▶ SOURCE DATA:
============================================================
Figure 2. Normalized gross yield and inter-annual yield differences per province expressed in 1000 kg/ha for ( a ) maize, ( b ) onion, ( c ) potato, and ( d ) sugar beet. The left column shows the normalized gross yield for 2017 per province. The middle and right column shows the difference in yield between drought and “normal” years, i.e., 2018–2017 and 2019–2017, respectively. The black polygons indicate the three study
============================================================
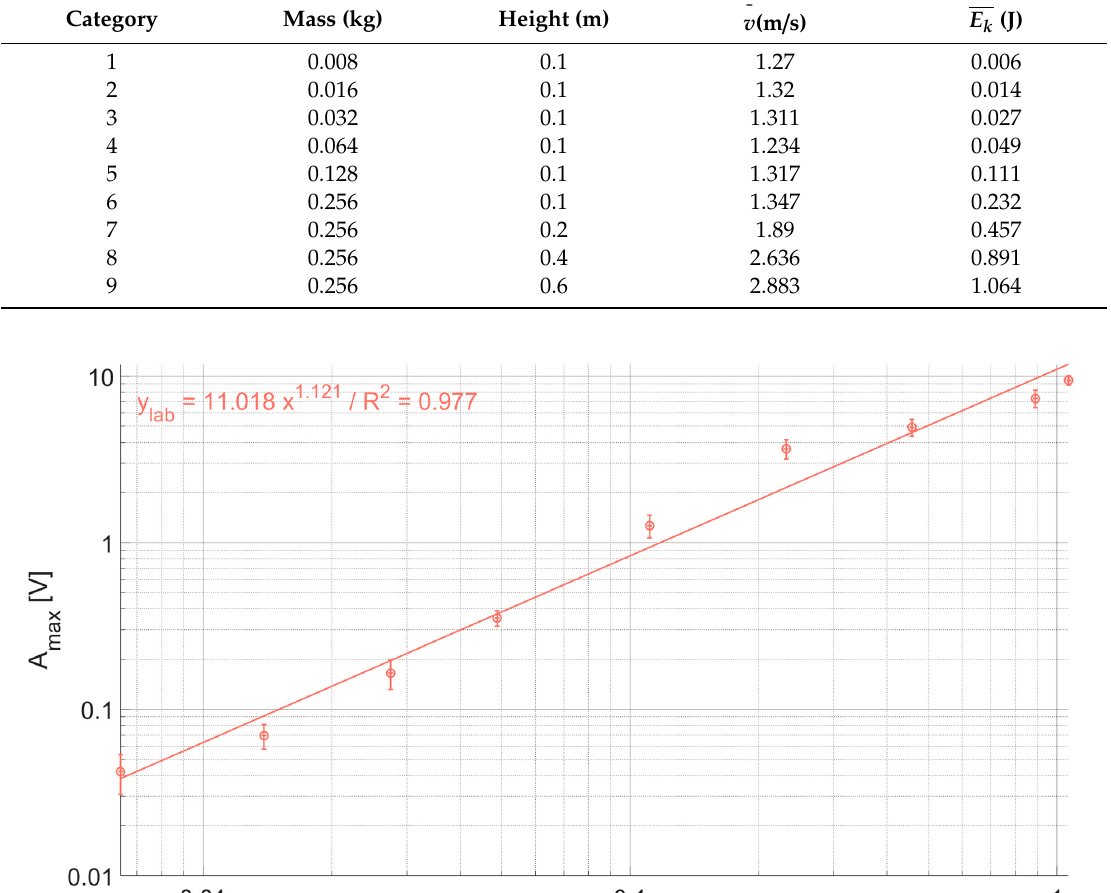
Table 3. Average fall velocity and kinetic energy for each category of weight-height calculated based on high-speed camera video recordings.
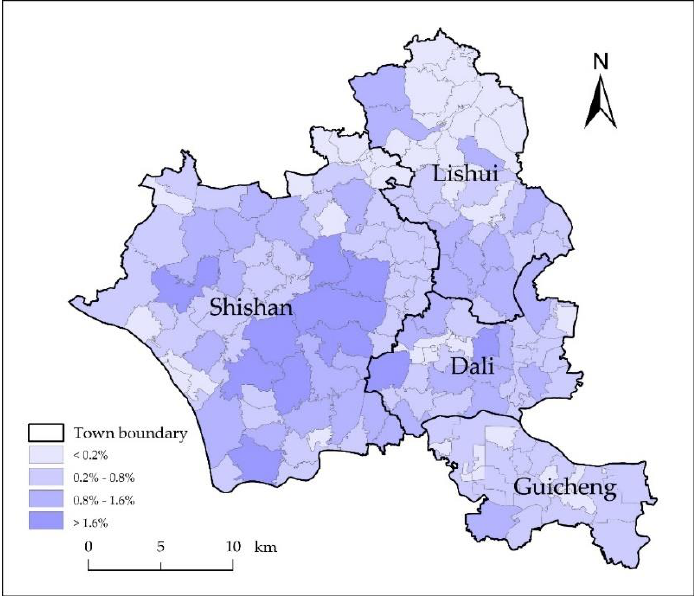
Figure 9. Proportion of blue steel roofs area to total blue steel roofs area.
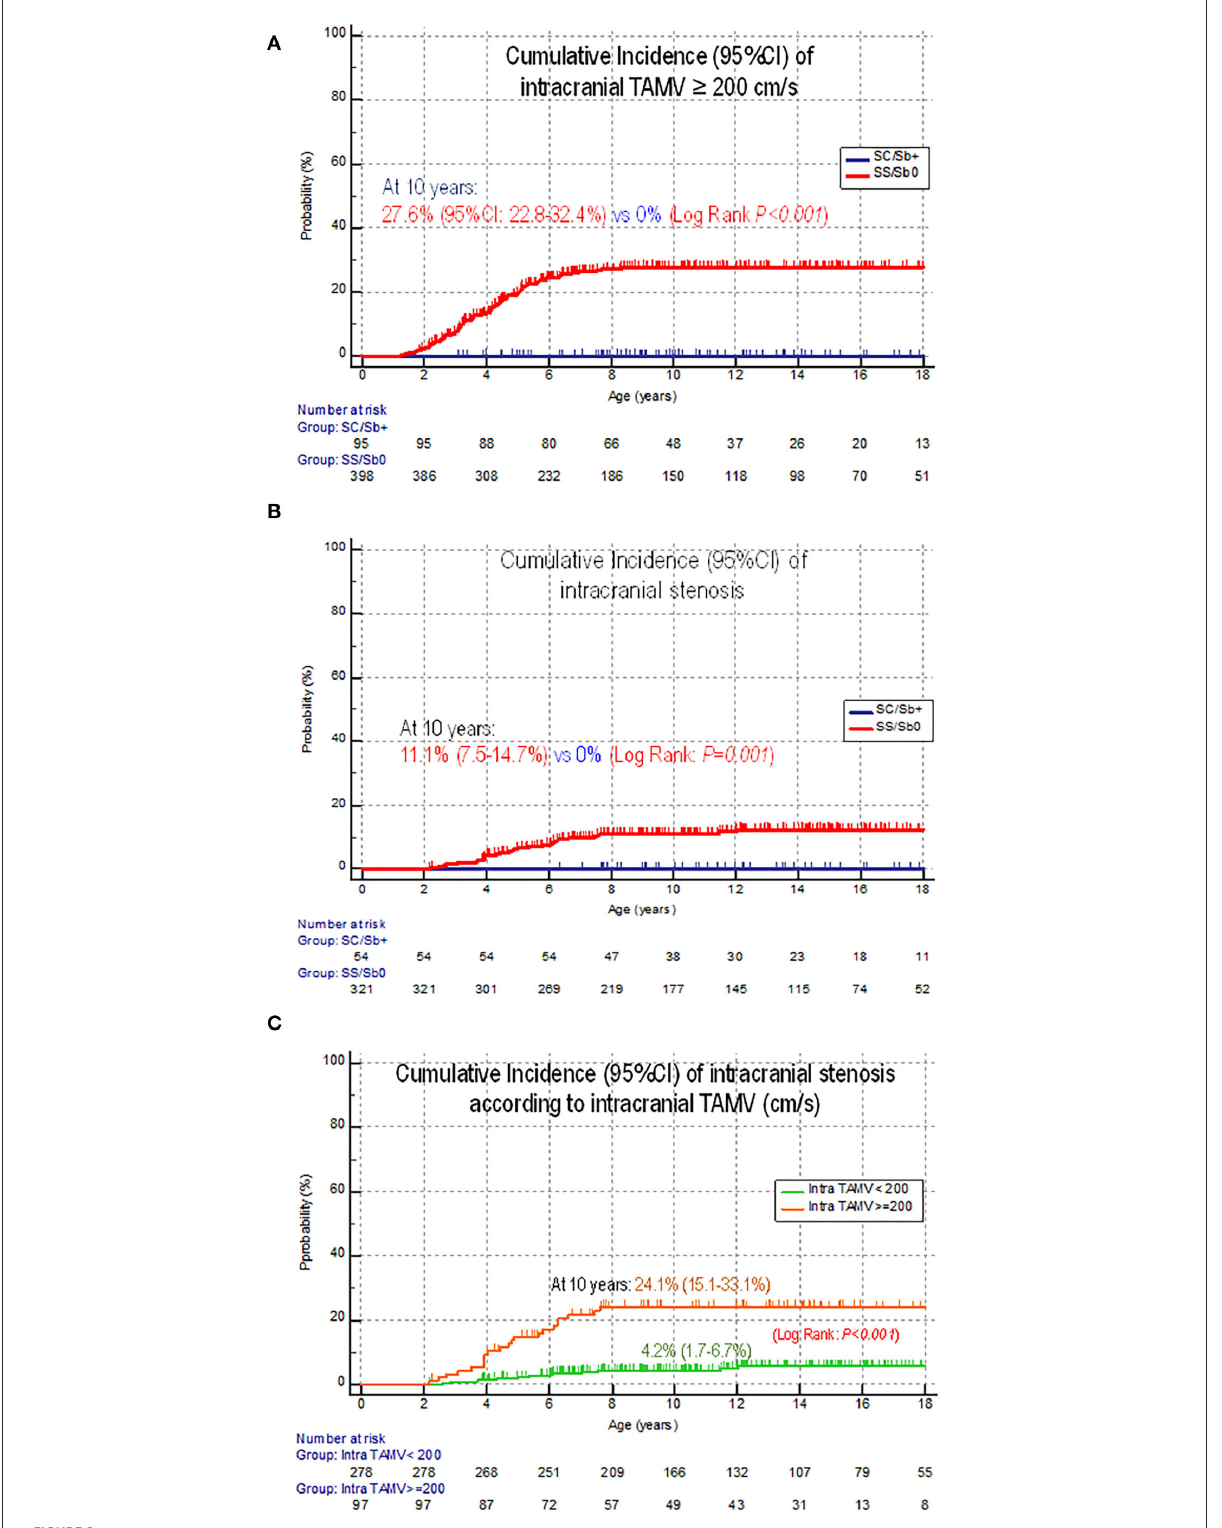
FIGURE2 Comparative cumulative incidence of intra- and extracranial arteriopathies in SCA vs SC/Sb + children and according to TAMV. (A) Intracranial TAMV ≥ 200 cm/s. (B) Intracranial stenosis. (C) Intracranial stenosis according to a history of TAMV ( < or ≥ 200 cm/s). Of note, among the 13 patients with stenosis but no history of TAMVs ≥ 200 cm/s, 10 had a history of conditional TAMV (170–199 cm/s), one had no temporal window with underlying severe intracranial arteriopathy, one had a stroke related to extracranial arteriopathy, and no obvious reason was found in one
============================================================
▶ TO DO: Would you copy out, exactly and with no pictures, only the lines above from the one that contains "Figure 9. Proportion" through the one that contains "FIGURE2 Comparative cumulative"?

▶ WRITTEN REPLY:
Figure 9. Proportion of blue steel roofs area to total blue steel roofs area.
FIGURE2 Comparative cumulative incidence of intra- and extracranial arteriopathies in SCA vs SC/Sb + children and according to TAMV. (A) Intracranial TAMV ≥ 200 cm/s. (B) Intracranial stenosis. (C) Intracranial stenosis according to a history of TAMV ( < or ≥ 200 cm/s). Of note, among the 13 patients with stenosis but no history of TAMVs ≥ 200 cm/s, 10 had a history of conditional TAMV (170–199 cm/s), one had no temporal window with underlying severe intracranial arteriopathy, one had a stroke related to extracranial arteriopathy, and no obvious reason was found in one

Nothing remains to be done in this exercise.